The hope of a Messiah (a Christ, God’s Anointed One) kept the ancient people of Israel alive and vibrant through the humiliation and indignity of their exile, through the coming of the Greeks with their temples, and even through the Roman occupation. The hope and expectation that God was going to breakthrough the world’s mess held them together as a people. They expected God to act, to fulfill the promise—and they expected God to act and fulfill that promise according to their expectations. God didn’t act according to their expectations, and thus, they did not recognize the Anointed One when he arrived.
The one they expected was supposed to cause a stir. Jesus didn’t. He came quietly. He was born in a stable. His parents were from Nazareth, and nothing good was expected to come from Nazareth. They expected a liberator who would release them from their Roman bondage. Jesus didn’t. They expected Christ to dazzle them by miraculous feats. He didn’t. They expected the Anointed One to reinstate the Law—the Law that Moses had given them. He didn’t. Instead he talked about the law of love and how “Love is the fulfillment of the Law.”
They expected someone who would make life easier by reducing taxes, increasing employment and bringing down inflation. He didn’t. They expected him to be a smashing success on the world’s stage. He wasn’t. He was a dismal failure. They expected a Christ that they could keep to themselves (locked up in their nation, their synagogues, their temple). They couldn’t. He was like a river, the current of which was so strong that the banks could not contain it. Jesus was not the Christ they expected and they weren’t ready for the unexpected Jesus.
We, too, look for Jesus to come in the ways we expect him to come.
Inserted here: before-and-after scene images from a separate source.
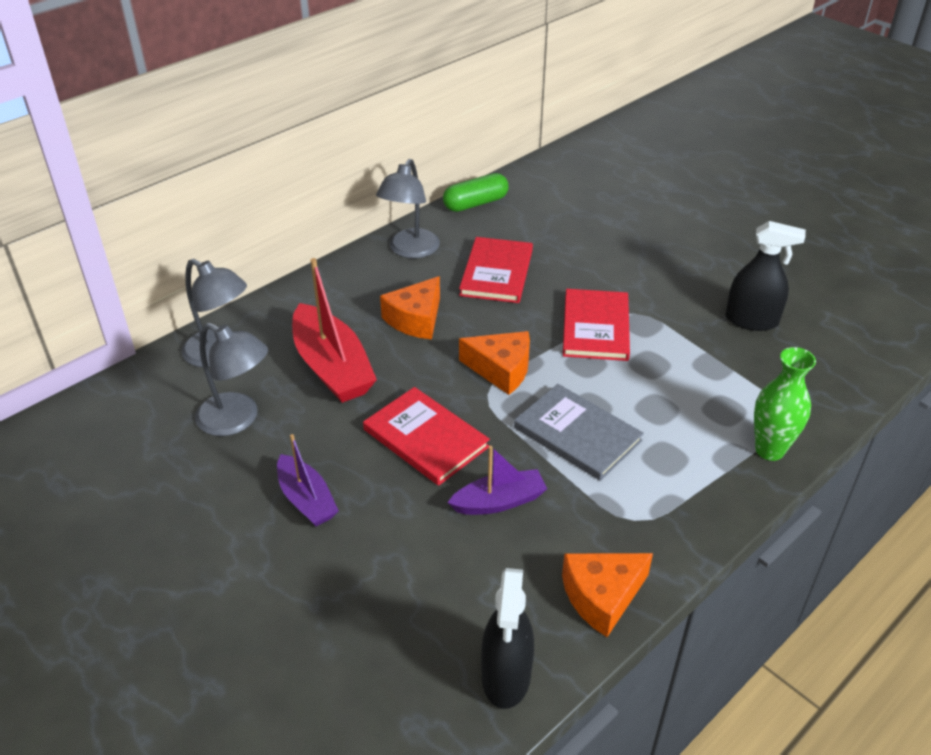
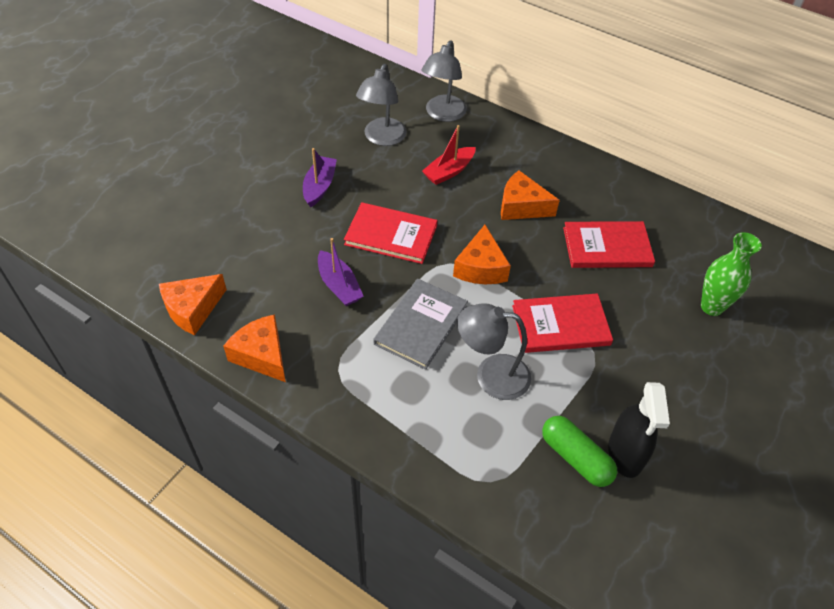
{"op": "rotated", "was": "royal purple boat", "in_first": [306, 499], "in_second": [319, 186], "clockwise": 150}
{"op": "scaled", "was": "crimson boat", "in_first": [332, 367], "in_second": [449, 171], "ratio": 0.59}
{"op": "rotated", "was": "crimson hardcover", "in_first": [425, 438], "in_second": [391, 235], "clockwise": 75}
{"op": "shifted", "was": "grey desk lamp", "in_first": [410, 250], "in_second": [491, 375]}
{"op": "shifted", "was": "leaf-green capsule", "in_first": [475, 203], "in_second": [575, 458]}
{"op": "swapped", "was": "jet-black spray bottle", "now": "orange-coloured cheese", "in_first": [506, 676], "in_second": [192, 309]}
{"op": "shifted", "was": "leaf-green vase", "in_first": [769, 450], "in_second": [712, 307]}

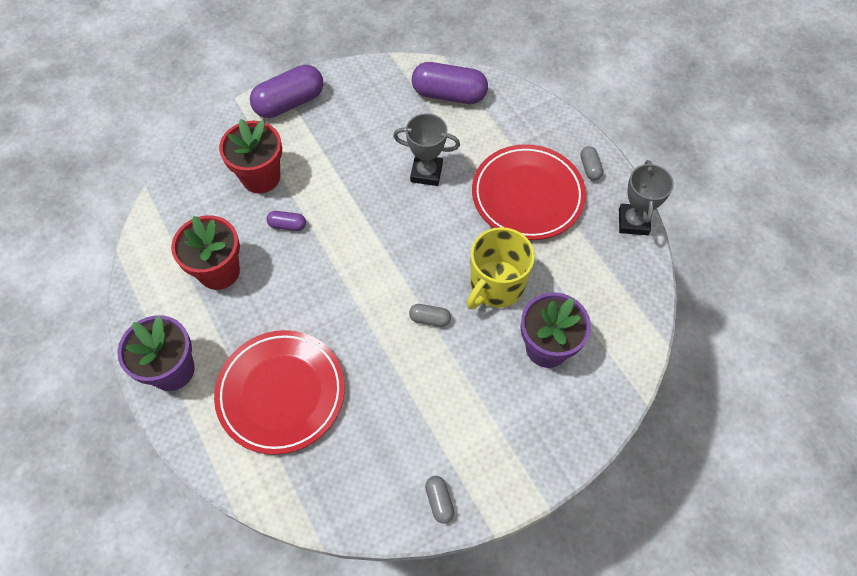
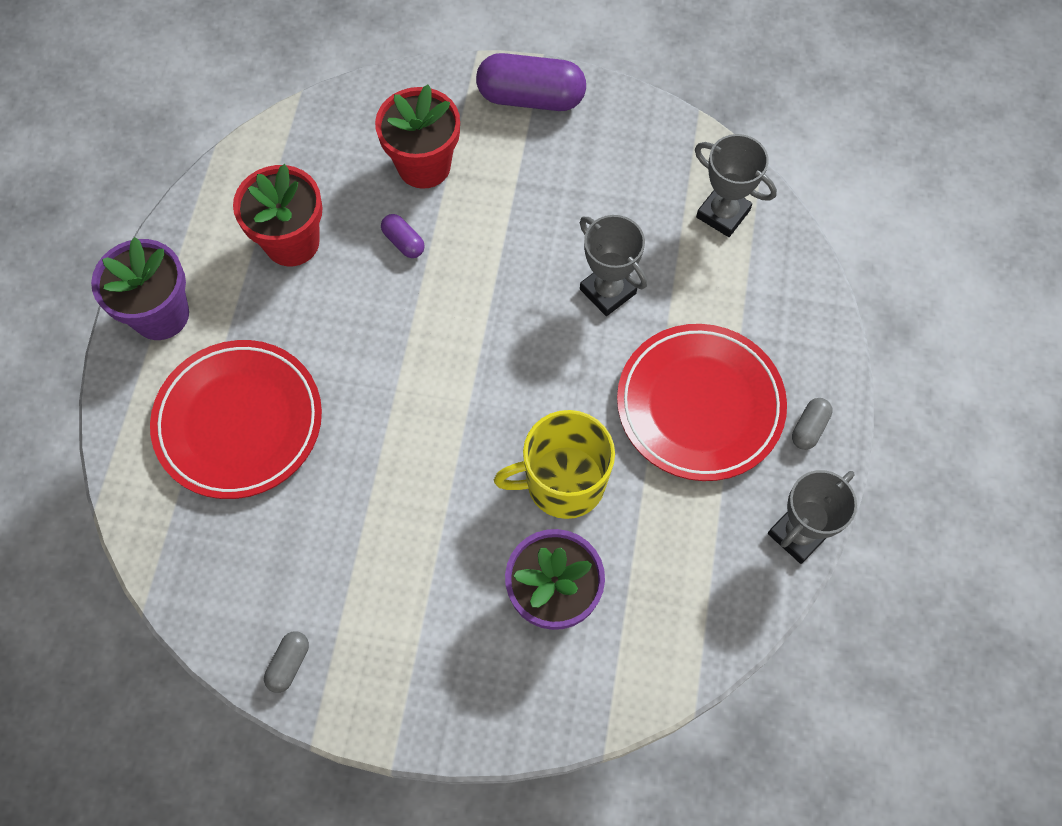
{"op": "gone", "was": "grey capsule", "in_first": [430, 319]}
{"op": "swapped", "was": "royal purple capsule", "now": "grey prize cup", "in_first": [449, 94], "in_second": [723, 214]}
He will soften the hard heart of many Scrooges’ this year. Maybe? We expect him to come in the usual places—in the church and in the crèche. We expect him to come in the familiar music of the carols we sing. We expect him to come in the familiar story of his birth in the gospels of Matthew and Luke. We expect him to come in and through our Christmas traditions. But I’m afraid he won’t. Jesus has never come in expected ways, why should we think he would come that way now?
Jesus says: “You can’t wrap me up. You can’t keep me in or out of Christmas. You can’t keep me in your church, your particular creed, race or culture—not even your particular country. You can’t fit me into any of your expectations. You can’t hold on to me like I’m your own special property. I am always coming in unexpected ways and I will do the same this Christmas.”